Tuesday, July 30, 2013

The Brutality of Ending A Good Book

I read somewhere that finishing a good book is akin to ending a relationship.  Story characters that we've come to care about are no longer luring us back to find out what has happened to them since the last time we've visited; revealed plots and subplots have released their clutches from our need-to-know; situations have been resolved and no longer need us to be sure everything checks out okay.  The whole relationship has died just as suddenly as the man in J.K. Rowlings' The Casual Vacancy.

Now I am left standing in a church yard with all of the people I was teased into feelings for.  Damn the whole five hundred and three pages of interwoven lives that gulped me alive for three weeks of late night readings. Damn it--its just not fair!

At least the characters in the book have one another to bump into between the covers tonight.
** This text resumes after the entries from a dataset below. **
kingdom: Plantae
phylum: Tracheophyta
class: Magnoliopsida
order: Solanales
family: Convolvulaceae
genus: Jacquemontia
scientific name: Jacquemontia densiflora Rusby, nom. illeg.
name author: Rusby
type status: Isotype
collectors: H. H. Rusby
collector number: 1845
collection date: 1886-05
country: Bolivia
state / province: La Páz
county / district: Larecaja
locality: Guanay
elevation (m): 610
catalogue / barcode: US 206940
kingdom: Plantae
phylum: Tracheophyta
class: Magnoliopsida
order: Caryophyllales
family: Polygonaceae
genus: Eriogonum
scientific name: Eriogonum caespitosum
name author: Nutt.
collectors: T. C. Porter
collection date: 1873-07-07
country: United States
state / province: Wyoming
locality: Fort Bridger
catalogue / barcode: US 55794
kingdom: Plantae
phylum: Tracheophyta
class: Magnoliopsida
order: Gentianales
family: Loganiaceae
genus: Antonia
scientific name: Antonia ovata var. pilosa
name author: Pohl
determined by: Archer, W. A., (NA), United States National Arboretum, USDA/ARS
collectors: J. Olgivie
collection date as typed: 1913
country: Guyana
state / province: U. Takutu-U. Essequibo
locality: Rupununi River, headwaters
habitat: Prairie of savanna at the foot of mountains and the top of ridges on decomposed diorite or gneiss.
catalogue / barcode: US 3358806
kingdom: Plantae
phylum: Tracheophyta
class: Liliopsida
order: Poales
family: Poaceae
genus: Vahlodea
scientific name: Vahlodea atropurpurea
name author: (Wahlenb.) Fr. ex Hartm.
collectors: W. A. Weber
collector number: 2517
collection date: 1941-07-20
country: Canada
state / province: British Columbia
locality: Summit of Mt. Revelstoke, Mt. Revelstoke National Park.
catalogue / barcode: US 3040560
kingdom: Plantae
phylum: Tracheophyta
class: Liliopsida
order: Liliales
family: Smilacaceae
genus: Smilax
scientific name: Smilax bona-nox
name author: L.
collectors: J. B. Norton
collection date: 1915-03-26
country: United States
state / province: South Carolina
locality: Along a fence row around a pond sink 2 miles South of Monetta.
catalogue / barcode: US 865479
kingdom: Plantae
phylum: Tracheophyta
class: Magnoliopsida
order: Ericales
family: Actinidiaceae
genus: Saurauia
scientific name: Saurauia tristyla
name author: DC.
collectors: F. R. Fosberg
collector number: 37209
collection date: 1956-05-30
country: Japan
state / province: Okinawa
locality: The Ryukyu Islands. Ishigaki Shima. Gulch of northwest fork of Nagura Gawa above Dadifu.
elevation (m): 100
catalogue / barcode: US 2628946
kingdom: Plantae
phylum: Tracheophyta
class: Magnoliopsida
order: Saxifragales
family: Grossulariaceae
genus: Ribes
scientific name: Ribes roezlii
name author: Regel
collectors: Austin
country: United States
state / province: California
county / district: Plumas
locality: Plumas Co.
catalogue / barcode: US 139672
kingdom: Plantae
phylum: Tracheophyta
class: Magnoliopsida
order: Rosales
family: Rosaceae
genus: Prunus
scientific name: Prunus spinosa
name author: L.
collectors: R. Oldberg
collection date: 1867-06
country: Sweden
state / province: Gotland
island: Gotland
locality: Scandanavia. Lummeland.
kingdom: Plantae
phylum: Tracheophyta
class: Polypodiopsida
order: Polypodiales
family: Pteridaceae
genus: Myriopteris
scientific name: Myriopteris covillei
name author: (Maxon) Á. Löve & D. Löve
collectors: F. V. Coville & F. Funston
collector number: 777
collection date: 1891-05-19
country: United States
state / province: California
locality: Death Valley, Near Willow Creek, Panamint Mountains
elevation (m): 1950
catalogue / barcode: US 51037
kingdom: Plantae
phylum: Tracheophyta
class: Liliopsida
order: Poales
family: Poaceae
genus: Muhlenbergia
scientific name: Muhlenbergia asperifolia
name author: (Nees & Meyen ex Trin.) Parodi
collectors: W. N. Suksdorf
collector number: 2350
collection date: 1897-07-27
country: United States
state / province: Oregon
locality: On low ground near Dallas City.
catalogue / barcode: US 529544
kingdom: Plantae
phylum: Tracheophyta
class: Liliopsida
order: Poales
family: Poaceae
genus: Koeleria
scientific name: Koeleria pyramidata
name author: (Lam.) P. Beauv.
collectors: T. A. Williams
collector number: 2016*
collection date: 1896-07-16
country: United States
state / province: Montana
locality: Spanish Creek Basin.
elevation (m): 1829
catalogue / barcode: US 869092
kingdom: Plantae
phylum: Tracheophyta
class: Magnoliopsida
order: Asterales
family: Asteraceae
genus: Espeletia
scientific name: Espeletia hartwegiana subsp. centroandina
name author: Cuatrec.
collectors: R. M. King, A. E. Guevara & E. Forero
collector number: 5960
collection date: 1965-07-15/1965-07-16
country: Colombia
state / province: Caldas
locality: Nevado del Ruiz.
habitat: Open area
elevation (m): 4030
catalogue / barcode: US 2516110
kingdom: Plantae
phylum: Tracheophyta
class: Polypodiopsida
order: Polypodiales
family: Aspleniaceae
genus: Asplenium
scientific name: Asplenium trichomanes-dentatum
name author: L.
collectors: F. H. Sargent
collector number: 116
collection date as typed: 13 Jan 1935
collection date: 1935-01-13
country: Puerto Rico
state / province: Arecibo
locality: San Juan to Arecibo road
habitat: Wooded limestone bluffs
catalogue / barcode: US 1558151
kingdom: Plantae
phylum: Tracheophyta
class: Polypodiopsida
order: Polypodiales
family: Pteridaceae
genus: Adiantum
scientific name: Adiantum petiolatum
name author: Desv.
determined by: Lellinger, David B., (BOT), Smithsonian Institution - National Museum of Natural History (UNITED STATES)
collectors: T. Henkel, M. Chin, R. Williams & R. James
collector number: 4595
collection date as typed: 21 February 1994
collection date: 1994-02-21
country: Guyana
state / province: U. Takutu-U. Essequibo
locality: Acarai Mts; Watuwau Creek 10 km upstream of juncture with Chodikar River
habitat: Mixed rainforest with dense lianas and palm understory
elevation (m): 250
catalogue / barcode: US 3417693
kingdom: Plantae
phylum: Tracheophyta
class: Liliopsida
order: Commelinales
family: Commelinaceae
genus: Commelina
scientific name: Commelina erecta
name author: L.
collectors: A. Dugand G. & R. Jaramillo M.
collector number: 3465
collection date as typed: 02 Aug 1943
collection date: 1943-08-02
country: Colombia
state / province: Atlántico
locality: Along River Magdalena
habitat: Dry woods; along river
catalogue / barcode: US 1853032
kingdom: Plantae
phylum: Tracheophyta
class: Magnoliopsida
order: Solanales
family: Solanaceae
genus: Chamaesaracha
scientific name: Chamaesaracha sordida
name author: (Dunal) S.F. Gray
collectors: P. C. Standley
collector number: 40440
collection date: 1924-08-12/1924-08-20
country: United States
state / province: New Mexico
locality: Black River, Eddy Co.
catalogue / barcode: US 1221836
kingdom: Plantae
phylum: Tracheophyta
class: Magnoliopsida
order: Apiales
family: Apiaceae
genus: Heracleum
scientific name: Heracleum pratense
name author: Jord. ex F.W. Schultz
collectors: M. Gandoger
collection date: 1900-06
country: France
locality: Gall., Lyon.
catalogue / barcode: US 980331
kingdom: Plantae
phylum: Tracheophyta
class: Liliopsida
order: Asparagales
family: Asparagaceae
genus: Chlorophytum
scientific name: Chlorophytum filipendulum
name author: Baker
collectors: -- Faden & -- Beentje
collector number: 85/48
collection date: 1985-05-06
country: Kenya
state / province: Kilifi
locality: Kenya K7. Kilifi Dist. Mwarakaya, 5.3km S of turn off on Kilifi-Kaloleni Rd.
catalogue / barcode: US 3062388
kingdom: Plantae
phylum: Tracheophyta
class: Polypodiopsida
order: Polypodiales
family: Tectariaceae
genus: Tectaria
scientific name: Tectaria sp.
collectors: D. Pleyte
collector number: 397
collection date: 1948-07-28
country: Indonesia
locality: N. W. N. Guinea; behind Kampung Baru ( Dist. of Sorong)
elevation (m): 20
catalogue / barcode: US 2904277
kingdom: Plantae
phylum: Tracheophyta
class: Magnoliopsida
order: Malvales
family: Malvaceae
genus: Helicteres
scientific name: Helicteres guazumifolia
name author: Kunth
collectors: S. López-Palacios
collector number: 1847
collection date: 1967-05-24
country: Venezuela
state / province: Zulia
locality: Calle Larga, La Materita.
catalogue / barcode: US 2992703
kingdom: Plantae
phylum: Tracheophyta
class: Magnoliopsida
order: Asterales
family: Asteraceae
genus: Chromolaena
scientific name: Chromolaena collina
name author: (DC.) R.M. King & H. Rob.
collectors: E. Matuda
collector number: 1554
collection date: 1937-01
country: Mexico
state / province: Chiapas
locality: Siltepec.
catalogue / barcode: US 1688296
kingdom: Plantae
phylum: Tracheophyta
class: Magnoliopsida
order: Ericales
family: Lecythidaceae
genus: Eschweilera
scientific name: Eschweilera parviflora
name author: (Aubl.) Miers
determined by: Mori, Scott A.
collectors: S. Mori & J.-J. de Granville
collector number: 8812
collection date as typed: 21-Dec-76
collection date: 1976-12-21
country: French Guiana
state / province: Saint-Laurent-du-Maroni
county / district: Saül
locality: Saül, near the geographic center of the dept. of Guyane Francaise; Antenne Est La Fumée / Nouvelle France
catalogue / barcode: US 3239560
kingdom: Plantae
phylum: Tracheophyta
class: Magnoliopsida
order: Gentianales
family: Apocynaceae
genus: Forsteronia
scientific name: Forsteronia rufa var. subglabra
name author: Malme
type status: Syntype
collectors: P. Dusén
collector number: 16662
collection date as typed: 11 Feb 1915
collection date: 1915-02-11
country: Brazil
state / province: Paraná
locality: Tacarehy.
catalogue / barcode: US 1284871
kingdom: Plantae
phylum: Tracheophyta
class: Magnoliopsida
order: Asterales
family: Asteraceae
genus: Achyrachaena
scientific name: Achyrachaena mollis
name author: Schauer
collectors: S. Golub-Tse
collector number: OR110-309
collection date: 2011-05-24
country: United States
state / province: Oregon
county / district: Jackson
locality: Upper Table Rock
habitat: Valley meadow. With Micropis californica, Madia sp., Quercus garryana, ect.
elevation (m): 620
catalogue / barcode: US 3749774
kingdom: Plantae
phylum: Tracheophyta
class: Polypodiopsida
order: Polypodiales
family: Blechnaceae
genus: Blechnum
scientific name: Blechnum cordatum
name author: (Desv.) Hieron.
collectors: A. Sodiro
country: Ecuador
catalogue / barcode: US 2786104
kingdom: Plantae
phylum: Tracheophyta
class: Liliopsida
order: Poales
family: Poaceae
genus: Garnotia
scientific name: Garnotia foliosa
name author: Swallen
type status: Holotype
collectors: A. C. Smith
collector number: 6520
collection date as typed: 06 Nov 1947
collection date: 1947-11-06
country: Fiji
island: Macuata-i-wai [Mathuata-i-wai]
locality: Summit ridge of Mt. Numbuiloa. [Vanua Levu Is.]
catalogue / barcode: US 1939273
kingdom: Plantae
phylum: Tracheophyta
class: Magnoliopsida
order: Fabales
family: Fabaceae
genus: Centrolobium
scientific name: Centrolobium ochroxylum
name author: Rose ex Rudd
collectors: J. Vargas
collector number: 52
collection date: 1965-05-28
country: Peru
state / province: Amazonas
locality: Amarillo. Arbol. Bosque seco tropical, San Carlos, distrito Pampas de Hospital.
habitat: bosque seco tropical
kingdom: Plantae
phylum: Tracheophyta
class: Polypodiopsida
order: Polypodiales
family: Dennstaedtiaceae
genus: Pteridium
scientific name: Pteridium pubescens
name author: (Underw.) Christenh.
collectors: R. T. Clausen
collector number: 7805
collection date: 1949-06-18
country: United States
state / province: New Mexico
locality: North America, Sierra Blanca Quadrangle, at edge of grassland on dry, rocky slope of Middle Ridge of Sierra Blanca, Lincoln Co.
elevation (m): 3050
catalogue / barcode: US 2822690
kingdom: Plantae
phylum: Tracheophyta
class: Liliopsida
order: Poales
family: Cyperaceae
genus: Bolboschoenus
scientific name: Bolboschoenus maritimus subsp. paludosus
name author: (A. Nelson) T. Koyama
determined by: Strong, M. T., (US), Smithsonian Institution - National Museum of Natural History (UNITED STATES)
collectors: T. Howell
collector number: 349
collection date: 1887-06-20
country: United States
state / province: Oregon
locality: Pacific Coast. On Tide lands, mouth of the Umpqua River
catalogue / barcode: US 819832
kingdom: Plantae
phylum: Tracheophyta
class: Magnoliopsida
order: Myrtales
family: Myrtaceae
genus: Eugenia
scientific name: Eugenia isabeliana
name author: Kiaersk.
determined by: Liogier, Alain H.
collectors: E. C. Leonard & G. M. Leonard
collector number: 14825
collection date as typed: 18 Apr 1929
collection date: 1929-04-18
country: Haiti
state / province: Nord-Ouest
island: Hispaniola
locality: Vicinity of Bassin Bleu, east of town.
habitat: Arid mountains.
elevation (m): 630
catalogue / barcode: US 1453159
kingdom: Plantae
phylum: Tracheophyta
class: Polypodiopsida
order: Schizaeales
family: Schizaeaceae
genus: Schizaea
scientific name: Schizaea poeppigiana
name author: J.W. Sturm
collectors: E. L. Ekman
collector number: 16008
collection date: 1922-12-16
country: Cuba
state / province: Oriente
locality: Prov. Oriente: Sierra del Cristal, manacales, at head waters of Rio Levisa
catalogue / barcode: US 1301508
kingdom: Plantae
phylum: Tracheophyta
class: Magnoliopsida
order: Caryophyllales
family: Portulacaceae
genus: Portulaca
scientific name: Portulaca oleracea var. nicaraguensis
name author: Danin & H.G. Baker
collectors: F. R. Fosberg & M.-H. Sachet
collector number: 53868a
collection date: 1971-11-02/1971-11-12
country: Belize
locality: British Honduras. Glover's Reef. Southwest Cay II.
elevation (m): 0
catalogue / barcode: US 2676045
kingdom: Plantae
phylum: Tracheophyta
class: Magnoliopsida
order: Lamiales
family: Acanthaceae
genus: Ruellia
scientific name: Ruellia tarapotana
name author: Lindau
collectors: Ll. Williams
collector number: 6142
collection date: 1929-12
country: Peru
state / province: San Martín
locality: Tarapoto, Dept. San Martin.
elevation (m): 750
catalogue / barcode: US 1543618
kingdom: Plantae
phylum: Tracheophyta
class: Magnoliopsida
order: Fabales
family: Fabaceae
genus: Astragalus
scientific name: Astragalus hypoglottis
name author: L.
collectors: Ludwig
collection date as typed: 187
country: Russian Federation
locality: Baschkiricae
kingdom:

I'll have no one with whom to commiserate as I relinquish into a night deprived of their fictional lives spread open for me to greedily read with out ever having been a part of their world.  How did my emotions sink so low from just a collection of words, phrases, sentences, paragraphs, chapters?  What is it that made this novel slink into my heart, rip apart its red muscle, and cause me to plunge into a river of turmoil, just because I turned the final page? How did the author do this to me?

Reflecting on whether or not I am being overly dramatic, well, perhaps a bit.  But not by much.  After all, it was a good book.